Generally speaking, most modern blues musicians don’t play blues music so much as they play a standardized blues form. Blues music was quite varied back when it was forming in the 20’s and 30’s, and again during its resurgence in the 60’s. However, blues musicians today only recognize the most uniform elements of the music, mainly the I-IV-V progressions, the flat 5 in the blues scale, and turnarounds. If you listen to someone like Stevie Ray Vaughn, you’ll find that EVERY SINGLE SONG of his uses ALL of these elements, but if you listen to a real blues musician like Skip James, you’ll find he has many songs that don’t use any of these elements at all. For an example, look at “I’m So Glad”.
Original blues music didn’t have the same defined structure as today’s blues music has, which is a fancy way of saying that most of the original guys just made it up as they went along. Sometimes it was 10 lines, other times it was 11. The original guys memorised or just plain made up thousands of verses that they’s string together depending on how they were feeling. Another differance is that it was a terrible thing to be playing blues – a blues musician was really looked down upon by the majority of people.
The original instruments were acoustic – but mainly guitar and piano. Alot of the songs were/are incredibly risque – oblique ways about talking about sex, drugs, and killing. John Lee Hooker is about as close to an ‘old time’ blues musician as you can get from the modern era. I used to hate his music – because he would just say F*** it to conventional forms of blues… but now that I’m older I really admire him more and more for being original.

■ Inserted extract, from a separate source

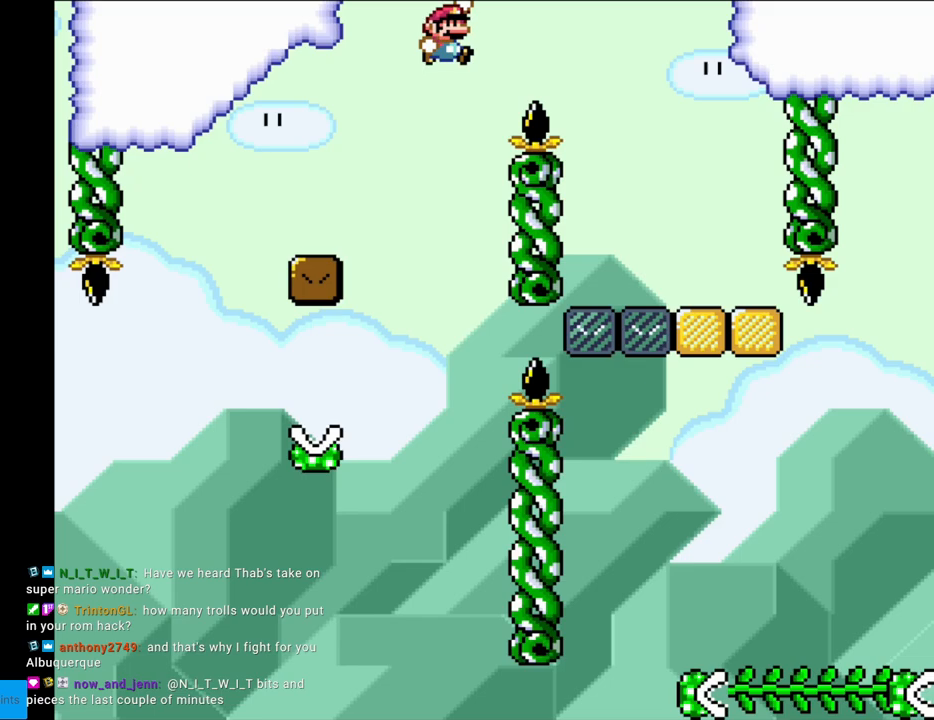
{"buttons": ["X"], "events": [[150, "B", "up"], [300, "Y", "up"], [317, "X", "down"], [467, "DPAD_RIGHT", "up"]]}
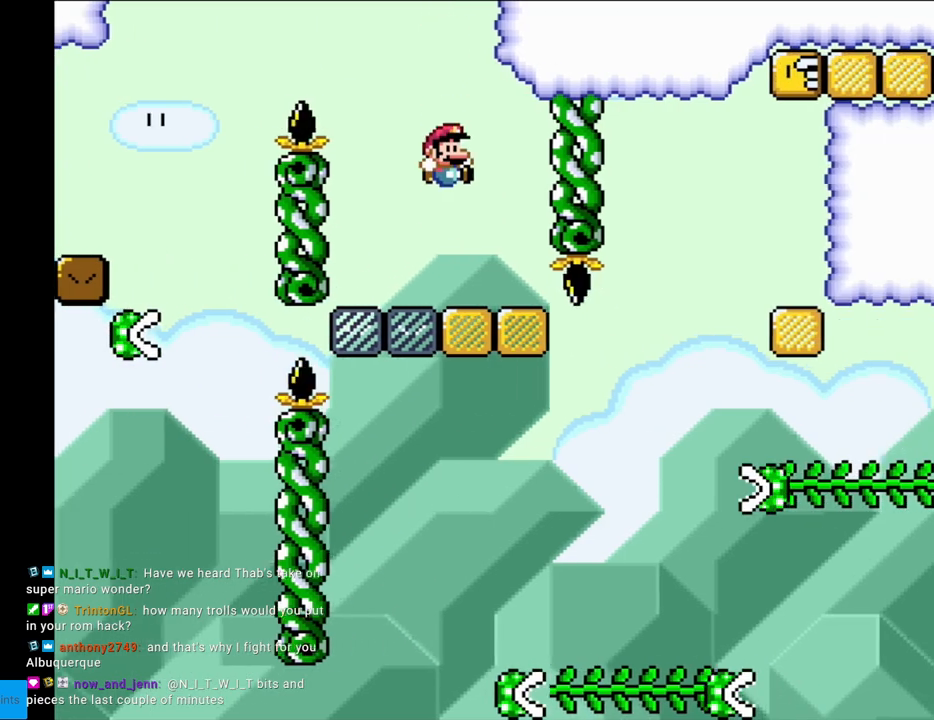
{"buttons": ["X"], "events": [[33, "DPAD_UP", "down"], [67, "DPAD_LEFT", "down"], [100, "DPAD_UP", "up"], [183, "DPAD_LEFT", "up"]]}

When white people started to listen that more or less codified the blues into what they are today. 60’s blues rock elevated all of that old school music into a state where it became archetypal – and that’s why you don’t really have any ‘new’ blues music.
good luck.
It used to be played ’cause it had to, now it’s played ’cause they want to. That makes the feeling different. Listen to Little Walter do “Boom Boom Out Go The Lights” then listen to Pat Travers do the same song. Pat Travers is a fine musician but you’ll be listening to the Little Walter version all your life.